In Kosovo, these spaces are under pressure due to unplanned development, limited upkeep, and climate change. At the same time, they represent a tangible starting point for improving urban quality through more coordinated and inclusive planning.
In this context, the Public Spaces Masterplans for Prizren, Gjakova, and Gjilan are developed as an ongoing and collaborative process that treats public space as core urban infrastructure. The masterplans map and categorize public spaces at both neighborhood and city levels, define connectivity strategies to improve walkability and spatial continuity, and outline revitalization measures for underperforming public spaces in cooperation with local communities. To support this process, a series of inclusive, multi-stakeholder workshops were held in close cooperation with the partner municipalities of Prizren, Gjakova, and Gjilan. The workshops brought together local communities, neighborhood representatives, municipal departments, civil society organizations, and other relevant stakeholders. Their purpose was not only to present preliminary analyses, but also to validate collected data and anchor the planning process in local knowledge and lived experience.

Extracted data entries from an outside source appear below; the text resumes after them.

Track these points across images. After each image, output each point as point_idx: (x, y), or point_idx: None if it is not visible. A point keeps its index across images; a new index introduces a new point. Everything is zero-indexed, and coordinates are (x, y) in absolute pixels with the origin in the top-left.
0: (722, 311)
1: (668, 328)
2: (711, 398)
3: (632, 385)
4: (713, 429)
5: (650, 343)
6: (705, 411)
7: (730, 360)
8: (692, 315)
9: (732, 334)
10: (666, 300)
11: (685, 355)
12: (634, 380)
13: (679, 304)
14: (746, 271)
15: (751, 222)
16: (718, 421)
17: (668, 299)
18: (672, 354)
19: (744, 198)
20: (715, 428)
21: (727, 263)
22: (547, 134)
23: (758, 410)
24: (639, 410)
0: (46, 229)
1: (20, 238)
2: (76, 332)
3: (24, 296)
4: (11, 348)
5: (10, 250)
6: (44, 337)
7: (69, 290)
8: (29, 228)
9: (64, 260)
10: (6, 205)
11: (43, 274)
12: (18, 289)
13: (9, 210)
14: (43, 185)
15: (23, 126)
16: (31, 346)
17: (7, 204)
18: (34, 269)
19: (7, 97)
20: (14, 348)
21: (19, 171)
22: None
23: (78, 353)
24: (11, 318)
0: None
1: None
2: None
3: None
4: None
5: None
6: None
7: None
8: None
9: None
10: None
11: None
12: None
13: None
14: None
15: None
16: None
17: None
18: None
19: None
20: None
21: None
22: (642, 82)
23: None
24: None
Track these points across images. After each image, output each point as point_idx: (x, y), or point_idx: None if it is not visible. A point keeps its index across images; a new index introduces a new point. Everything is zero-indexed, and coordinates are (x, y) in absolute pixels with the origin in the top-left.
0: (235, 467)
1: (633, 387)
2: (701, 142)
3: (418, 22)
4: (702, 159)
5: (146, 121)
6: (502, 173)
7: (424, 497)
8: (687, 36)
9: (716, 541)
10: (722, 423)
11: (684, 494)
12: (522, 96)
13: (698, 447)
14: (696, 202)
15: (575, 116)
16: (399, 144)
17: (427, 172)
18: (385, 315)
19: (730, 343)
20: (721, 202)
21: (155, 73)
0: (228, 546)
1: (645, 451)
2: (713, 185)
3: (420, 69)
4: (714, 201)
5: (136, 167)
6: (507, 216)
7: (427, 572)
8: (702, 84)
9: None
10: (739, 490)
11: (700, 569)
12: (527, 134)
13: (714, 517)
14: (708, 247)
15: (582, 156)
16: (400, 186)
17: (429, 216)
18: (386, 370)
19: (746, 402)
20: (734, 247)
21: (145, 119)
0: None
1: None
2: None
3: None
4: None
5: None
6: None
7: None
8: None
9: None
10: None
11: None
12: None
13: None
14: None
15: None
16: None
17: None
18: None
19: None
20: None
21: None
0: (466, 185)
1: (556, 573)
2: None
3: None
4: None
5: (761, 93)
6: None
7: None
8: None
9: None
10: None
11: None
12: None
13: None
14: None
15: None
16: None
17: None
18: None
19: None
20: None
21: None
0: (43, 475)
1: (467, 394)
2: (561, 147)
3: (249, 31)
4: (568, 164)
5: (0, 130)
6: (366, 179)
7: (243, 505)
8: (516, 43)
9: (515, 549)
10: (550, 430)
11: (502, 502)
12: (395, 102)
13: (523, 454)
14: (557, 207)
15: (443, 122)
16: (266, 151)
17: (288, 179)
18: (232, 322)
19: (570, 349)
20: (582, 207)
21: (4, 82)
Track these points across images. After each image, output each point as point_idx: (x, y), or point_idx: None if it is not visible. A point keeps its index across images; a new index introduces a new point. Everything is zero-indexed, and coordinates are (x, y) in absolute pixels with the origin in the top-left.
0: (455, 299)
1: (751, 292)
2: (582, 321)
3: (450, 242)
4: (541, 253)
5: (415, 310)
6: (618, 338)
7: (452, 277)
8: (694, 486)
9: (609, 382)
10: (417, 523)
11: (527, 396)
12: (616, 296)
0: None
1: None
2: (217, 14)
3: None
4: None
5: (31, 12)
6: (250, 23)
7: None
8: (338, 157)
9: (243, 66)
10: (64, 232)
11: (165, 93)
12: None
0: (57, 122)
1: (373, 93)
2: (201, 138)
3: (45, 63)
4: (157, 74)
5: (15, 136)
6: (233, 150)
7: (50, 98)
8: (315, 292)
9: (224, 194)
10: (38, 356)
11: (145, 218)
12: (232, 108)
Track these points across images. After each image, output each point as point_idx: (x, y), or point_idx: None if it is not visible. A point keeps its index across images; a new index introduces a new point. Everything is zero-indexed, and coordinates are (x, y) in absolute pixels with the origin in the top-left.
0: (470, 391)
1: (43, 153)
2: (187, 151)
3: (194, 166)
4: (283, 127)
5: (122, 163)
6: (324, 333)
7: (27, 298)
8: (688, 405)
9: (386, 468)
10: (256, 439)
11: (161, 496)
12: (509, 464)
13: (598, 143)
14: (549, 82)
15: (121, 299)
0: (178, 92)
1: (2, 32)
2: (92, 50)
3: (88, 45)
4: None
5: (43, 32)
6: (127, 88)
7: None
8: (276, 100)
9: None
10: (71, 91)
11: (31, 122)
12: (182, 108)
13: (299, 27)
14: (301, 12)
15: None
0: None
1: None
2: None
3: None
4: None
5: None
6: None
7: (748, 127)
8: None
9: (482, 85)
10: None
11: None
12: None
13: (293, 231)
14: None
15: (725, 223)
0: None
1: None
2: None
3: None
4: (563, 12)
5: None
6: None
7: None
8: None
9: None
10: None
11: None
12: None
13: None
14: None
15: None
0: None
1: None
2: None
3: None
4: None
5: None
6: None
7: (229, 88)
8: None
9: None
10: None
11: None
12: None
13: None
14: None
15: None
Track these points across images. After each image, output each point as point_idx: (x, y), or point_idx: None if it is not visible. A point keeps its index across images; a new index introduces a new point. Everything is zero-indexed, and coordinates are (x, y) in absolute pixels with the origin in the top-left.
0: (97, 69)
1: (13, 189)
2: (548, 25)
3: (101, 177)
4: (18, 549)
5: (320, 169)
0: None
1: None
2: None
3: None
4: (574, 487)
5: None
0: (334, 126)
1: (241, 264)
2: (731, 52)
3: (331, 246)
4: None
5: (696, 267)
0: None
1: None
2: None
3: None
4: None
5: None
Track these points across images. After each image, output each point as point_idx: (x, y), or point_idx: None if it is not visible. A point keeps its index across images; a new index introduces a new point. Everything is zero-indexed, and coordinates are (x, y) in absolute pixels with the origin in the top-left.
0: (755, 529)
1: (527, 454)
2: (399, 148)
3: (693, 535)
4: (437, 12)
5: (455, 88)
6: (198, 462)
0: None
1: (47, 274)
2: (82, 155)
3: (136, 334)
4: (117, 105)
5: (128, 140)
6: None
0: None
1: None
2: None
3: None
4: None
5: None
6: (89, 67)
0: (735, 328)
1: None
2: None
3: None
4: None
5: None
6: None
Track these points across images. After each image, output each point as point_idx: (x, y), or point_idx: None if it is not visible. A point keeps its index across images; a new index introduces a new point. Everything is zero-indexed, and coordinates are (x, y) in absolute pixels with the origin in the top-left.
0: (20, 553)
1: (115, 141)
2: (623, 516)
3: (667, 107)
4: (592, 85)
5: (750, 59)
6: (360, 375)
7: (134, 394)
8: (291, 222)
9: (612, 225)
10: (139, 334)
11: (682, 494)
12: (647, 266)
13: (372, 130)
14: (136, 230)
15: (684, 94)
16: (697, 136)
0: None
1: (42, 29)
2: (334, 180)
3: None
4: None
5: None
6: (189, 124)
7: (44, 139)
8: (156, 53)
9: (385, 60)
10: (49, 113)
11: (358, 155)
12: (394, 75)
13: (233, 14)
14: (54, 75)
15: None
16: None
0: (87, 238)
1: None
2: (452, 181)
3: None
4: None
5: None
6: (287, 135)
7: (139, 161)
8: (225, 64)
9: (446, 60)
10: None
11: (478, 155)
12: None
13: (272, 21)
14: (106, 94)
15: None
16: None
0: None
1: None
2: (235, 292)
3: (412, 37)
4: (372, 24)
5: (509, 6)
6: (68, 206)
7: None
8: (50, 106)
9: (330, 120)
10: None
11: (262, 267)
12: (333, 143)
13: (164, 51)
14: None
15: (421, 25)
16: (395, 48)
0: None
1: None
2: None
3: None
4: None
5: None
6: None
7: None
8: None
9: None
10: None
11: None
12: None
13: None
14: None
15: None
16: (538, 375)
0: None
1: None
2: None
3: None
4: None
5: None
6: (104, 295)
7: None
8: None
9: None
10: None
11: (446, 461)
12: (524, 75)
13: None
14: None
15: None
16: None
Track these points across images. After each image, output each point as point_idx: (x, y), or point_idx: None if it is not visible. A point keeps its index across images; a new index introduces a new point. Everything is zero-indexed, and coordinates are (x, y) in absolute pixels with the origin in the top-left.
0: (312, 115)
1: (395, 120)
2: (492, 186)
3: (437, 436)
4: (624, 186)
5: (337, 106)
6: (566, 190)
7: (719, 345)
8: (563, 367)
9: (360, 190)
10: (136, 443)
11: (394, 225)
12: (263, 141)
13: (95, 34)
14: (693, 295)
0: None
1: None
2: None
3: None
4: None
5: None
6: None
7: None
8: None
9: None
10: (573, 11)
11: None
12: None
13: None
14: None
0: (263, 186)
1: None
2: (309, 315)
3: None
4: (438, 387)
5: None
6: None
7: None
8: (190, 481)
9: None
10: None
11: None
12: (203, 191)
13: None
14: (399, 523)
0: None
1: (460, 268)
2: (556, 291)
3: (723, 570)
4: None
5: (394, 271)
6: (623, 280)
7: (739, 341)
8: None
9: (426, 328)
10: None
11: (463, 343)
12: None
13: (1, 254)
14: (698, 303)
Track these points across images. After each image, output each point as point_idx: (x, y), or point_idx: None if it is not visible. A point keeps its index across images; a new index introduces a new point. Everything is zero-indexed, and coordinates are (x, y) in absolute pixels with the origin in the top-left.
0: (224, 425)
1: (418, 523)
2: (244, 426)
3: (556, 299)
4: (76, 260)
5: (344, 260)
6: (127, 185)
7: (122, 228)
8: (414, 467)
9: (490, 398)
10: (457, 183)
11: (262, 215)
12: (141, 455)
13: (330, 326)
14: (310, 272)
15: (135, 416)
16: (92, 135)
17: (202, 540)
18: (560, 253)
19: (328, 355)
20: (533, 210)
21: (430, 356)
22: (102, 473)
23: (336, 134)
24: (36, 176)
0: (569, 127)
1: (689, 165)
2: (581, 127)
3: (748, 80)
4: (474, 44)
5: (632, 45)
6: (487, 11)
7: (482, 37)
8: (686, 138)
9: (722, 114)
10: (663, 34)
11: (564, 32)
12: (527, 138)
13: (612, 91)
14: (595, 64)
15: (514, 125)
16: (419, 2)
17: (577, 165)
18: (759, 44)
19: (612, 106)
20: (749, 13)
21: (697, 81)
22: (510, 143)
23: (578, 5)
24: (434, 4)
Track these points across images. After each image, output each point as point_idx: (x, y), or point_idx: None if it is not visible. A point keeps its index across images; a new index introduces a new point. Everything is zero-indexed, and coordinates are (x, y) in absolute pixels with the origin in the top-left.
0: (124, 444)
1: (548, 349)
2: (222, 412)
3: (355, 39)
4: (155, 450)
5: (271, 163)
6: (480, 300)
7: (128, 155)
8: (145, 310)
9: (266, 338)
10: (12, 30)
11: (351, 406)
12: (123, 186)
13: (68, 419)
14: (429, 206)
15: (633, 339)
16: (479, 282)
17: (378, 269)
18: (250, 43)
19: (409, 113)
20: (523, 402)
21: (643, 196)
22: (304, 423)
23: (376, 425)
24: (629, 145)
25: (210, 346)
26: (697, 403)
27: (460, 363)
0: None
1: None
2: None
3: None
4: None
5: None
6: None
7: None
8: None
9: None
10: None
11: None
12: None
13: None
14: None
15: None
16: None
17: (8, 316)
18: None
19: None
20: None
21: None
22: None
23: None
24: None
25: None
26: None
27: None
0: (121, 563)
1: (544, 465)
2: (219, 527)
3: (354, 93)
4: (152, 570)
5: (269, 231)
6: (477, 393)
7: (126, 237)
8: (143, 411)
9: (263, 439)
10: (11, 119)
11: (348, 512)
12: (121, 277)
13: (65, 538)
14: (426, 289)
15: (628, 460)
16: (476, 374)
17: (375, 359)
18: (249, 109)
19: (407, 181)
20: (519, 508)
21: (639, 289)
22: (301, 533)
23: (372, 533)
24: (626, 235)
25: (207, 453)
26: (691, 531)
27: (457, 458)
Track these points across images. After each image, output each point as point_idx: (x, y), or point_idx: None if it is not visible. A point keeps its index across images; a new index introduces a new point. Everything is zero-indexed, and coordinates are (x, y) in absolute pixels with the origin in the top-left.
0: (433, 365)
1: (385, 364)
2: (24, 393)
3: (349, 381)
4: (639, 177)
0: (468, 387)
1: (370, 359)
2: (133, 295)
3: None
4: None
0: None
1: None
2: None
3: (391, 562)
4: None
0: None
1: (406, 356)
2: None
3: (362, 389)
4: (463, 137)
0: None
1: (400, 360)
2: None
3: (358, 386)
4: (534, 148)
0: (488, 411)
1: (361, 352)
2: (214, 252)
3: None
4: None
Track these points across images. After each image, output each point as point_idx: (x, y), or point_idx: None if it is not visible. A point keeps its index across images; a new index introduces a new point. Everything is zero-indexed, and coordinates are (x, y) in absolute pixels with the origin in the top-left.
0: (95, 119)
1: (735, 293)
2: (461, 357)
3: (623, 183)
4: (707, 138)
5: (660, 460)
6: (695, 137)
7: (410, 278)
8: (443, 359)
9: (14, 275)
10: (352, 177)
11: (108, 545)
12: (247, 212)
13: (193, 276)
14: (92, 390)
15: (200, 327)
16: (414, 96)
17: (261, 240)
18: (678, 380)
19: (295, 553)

The sessions provided a platform to jointly reflect on patterns of public space use, existing conditions, and the role of public spaces within each municipality. Discussions focused on accessibility, spatial quality, safety, and everyday use, as well as on how public spaces connect neighborhoods, services, green areas, and mobility networks.
Commissioned by the German Federal Ministry for Economic Cooperation and Development (BMZ) and co-financed by the Swiss State Secretariat for Economic Affairs (SECO), GIZ Kosovo supports municipalities in advancing climate-sensitive and inclusive urban development. Within this framework, the Public Spaces Masterplans are conceived not as standalone planning documents, but as implementation-oriented processes that connect spatial analysis, participatory input, and institutional capacity.
Municipalities contributed critical insights into ongoing planning processes, maintenance challenges, and implementation constraints, while local communities and civil society highlighted everyday needs, informal uses, and spatial inequalities often overlooked by technical analysis. This exchange helped align institutional perspectives with daily urban realities and clarify shared priorities. The outcomes of this participatory phase will directly inform the next stages of the Public Spaces Masterplans, shaping spatial priorities, design principles, and phased, feasible interventions.
Developed as flexible frameworks rather than static plans, the masterplans aim to support coordinated action and incremental improvements over time. As the process moves forward, continued collaboration between municipalities, institutions, and local communities will remain essential to strengthening public spaces as inclusive, climate-responsive, and resilient foundations of urban life in Prizren, Gjakova, and Gjilan.